I've always been one of those guys who comes out of oil changes with my hands looking like Swamp Thing. When I came across the idea of the Fumoto valve in one of the mod threads here I couldn't believe I'd never thought to look into something like this before and that I'd never heard of it. After checking way too many times that I was getting he right one, I ordered the F107SX Fumoto Valve. Installation could not have been easier. Literally just put the plug in where the old oil plug went, orient the valve where you want it, call it a day. The clip to retain the valve lever is a little fiddly, but I got it. Really looking forward to my next oil change to see how well it performs. Now just need to figure out how to stop getting swamp hands from changing the filter...
This next mod was a big deal. At 5'10, the truck is pretty much exactly the right height that I don't have to reach to get in or out of it, especially with the handles on the pillar. The shorter people who frequently have to get into my truck, they had some struggles. I wanted to make sure everyone who rode in my truck has a good experience, not just me. And now that they're in, I'm not hating the extra comfort myself. I must have looked through hundreds of step bars while looking for these. In that process, I learned two things: 1) I wanted something with rounded or no edges. I have too many shin-scraping childhood memories of my mom's Jimmy and its running boards. 2) Wheel-to-wheel step bars exist and holy ****** why would anyone get anything else. Being able to reach into the middle of the bed from the side? Yes. With those two criteria in mind, I was able to narrow it down pretty quickly to the chrome beauties that are the Westin ProTraxx 5 Wheel-to-wheel Bars I bought from RealTruck. The install took me the better part of 6 hours on and off. I think if I did it again, I could get that down to about 2. The instructions that come with these things are cryptic as hell and involve a lot of flipping back and forth. Without this video from Midwest Aftermarket, I think I would've been in real trouble. Something they gloss over though, is how much trouble one particular bracket on each side will give you. One bracket on each side is unique and it's here to ruin your day. Most of my 6 hours was spent loosening and tightening pieces here and there trying to coax the unique bracket into place. In the end though, everything fits very securely with no drilling, the height is perfect, and as a fan of classic cars, I'll rarely say no to a little more chrome on my ride.

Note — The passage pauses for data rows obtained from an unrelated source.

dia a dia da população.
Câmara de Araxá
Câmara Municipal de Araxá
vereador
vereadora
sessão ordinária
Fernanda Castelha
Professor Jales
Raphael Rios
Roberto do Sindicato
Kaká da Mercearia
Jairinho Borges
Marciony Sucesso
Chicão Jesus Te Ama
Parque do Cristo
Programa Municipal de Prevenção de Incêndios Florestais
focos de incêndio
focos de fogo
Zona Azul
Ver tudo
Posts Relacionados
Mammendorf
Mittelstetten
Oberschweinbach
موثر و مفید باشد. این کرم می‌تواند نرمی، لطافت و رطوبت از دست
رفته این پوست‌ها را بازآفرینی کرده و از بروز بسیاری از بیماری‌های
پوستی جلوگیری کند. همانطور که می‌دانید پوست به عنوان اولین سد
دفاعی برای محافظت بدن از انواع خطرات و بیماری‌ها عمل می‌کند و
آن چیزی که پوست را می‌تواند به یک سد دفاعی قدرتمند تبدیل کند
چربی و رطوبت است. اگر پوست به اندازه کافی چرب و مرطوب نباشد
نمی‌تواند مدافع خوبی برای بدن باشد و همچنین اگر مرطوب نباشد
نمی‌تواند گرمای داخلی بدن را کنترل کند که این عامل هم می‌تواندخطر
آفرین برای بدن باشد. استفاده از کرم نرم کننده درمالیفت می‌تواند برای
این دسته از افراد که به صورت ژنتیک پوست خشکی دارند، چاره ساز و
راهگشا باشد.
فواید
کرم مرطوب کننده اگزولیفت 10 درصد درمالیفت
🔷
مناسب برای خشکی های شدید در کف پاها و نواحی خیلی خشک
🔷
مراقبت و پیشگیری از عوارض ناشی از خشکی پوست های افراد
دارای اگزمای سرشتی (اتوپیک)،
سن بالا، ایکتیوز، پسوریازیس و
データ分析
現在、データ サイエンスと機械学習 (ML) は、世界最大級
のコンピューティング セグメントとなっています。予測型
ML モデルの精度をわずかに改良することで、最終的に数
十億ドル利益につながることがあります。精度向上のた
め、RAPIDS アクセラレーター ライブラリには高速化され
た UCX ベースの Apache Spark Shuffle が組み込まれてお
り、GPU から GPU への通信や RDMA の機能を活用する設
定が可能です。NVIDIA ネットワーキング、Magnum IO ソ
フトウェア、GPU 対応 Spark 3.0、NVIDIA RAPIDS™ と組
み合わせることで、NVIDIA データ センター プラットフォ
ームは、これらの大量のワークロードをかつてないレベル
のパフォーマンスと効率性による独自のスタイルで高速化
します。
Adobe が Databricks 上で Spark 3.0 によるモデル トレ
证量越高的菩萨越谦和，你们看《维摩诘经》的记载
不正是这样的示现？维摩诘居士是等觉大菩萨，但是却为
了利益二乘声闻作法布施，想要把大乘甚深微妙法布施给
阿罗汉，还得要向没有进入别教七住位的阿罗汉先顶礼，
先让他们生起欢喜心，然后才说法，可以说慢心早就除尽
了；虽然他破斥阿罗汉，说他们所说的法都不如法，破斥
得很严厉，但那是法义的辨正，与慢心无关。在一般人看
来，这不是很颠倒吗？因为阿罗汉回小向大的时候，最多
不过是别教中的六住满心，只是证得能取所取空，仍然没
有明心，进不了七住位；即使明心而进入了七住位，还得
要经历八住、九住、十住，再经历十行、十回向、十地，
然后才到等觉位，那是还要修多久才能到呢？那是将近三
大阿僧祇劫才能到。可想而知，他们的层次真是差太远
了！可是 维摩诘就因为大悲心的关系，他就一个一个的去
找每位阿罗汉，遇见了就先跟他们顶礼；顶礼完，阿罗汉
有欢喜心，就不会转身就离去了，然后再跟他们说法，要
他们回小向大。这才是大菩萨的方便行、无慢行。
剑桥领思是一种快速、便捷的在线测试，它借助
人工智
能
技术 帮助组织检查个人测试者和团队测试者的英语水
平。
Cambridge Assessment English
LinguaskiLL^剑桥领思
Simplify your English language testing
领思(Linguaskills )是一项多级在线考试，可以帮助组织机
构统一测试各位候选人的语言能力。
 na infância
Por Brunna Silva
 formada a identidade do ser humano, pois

I added the frame plugs because it seemed like a no brainer for the price and effort. I think I learned about them from the $50 and Under Mods thread, which has been a huge source of inspiration for me. One member mentioned they drilled out the center of each plug and glued on some screening to allow for moisture and air movement while avoiding dirt and debris. Been considering whether this is worth doing. I ordered the Red Hound Frame Plugs from Amazon. Install was obviously super easy. Just a few taps with a rubber mallet and they were in. They have large fins and go pretty deep into the hole, I really have no concerns at all about them falling out unexpectedly and I really do think they clean up the look of the truck.